TASK TO COMPLETE: When you reach the records below, repeat each one exactly as written.

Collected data
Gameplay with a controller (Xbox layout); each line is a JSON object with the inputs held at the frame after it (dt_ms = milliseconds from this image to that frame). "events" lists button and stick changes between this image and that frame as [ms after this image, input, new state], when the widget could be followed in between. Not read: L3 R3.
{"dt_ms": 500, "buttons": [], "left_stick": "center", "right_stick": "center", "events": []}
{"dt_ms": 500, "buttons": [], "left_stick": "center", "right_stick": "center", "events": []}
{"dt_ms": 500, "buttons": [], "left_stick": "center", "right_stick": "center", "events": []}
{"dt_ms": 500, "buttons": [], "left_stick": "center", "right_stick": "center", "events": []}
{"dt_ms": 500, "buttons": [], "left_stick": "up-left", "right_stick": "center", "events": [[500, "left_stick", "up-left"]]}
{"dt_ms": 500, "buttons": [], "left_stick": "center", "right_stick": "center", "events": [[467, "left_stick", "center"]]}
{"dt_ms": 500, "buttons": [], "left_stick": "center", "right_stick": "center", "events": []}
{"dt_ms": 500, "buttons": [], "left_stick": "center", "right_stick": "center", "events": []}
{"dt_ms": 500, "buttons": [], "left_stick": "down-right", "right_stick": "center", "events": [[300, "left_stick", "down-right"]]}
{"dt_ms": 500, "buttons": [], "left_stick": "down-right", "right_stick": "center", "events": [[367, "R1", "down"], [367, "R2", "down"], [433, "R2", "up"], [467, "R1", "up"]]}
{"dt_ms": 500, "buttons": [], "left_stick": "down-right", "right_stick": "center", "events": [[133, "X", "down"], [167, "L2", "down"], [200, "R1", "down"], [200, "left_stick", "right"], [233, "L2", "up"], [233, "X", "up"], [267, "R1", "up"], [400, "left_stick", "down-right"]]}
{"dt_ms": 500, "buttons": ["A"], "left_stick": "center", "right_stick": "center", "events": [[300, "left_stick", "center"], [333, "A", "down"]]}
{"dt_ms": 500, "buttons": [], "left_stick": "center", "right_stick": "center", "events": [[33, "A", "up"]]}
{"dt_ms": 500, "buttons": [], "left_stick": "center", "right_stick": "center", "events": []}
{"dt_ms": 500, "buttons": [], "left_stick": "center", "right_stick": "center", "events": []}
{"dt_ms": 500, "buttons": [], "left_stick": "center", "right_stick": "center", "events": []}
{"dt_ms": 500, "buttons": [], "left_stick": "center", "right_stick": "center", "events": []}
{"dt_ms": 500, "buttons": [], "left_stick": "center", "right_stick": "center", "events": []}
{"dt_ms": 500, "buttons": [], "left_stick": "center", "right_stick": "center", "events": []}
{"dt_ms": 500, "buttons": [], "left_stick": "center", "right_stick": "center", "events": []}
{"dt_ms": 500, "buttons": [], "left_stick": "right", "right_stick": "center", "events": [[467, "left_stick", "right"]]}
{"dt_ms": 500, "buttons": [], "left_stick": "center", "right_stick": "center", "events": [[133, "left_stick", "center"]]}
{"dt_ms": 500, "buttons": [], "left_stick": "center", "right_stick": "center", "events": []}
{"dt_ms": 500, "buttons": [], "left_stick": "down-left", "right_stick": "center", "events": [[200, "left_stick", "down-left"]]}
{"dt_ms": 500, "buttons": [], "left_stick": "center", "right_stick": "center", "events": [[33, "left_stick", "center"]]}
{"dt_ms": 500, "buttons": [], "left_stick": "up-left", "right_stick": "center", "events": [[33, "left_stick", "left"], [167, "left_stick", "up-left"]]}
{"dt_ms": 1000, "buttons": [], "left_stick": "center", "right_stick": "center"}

ANSWER SPACE:
Gameplay with a controller (Xbox layout); each line is a JSON object with the inputs held at the frame after it (dt_ms = milliseconds from this image to that frame). "events" lists button and stick changes between this image and that frame as [ms after this image, input, new state], when the widget could be followed in between. Not read: L3 R3.
{"dt_ms": 500, "buttons": [], "left_stick": "center", "right_stick": "center", "events": []}
{"dt_ms": 500, "buttons": [], "left_stick": "center", "right_stick": "center", "events": []}
{"dt_ms": 500, "buttons": [], "left_stick": "center", "right_stick": "center", "events": []}
{"dt_ms": 500, "buttons": [], "left_stick": "center", "right_stick": "center", "events": []}
{"dt_ms": 500, "buttons": [], "left_stick": "up-left", "right_stick": "center", "events": [[500, "left_stick", "up-left"]]}
{"dt_ms": 500, "buttons": [], "left_stick": "center", "right_stick": "center", "events": [[467, "left_stick", "center"]]}
{"dt_ms": 500, "buttons": [], "left_stick": "center", "right_stick": "center", "events": []}
{"dt_ms": 500, "buttons": [], "left_stick": "center", "right_stick": "center", "events": []}
{"dt_ms": 500, "buttons": [], "left_stick": "down-right", "right_stick": "center", "events": [[300, "left_stick", "down-right"]]}
{"dt_ms": 500, "buttons": [], "left_stick": "down-right", "right_stick": "center", "events": [[367, "R1", "down"], [367, "R2", "down"], [433, "R2", "up"], [467, "R1", "up"]]}
{"dt_ms": 500, "buttons": [], "left_stick": "down-right", "right_stick": "center", "events": [[133, "X", "down"], [167, "L2", "down"], [200, "R1", "down"], [200, "left_stick", "right"], [233, "L2", "up"], [233, "X", "up"], [267, "R1", "up"], [400, "left_stick", "down-right"]]}
{"dt_ms": 500, "buttons": ["A"], "left_stick": "center", "right_stick": "center", "events": [[300, "left_stick", "center"], [333, "A", "down"]]}
{"dt_ms": 500, "buttons": [], "left_stick": "center", "right_stick": "center", "events": [[33, "A", "up"]]}
{"dt_ms": 500, "buttons": [], "left_stick": "center", "right_stick": "center", "events": []}
{"dt_ms": 500, "buttons": [], "left_stick": "center", "right_stick": "center", "events": []}
{"dt_ms": 500, "buttons": [], "left_stick": "center", "right_stick": "center", "events": []}
{"dt_ms": 500, "buttons": [], "left_stick": "center", "right_stick": "center", "events": []}
{"dt_ms": 500, "buttons": [], "left_stick": "center", "right_stick": "center", "events": []}
{"dt_ms": 500, "buttons": [], "left_stick": "center", "right_stick": "center", "events": []}
{"dt_ms": 500, "buttons": [], "left_stick": "center", "right_stick": "center", "events": []}
{"dt_ms": 500, "buttons": [], "left_stick": "right", "right_stick": "center", "events": [[467, "left_stick", "right"]]}
{"dt_ms": 500, "buttons": [], "left_stick": "center", "right_stick": "center", "events": [[133, "left_stick", "center"]]}
{"dt_ms": 500, "buttons": [], "left_stick": "center", "right_stick": "center", "events": []}
{"dt_ms": 500, "buttons": [], "left_stick": "down-left", "right_stick": "center", "events": [[200, "left_stick", "down-left"]]}
{"dt_ms": 500, "buttons": [], "left_stick": "center", "right_stick": "center", "events": [[33, "left_stick", "center"]]}
{"dt_ms": 500, "buttons": [], "left_stick": "up-left", "right_stick": "center", "events": [[33, "left_stick", "left"], [167, "left_stick", "up-left"]]}
{"dt_ms": 1000, "buttons": [], "left_stick": "center", "right_stick": "center"}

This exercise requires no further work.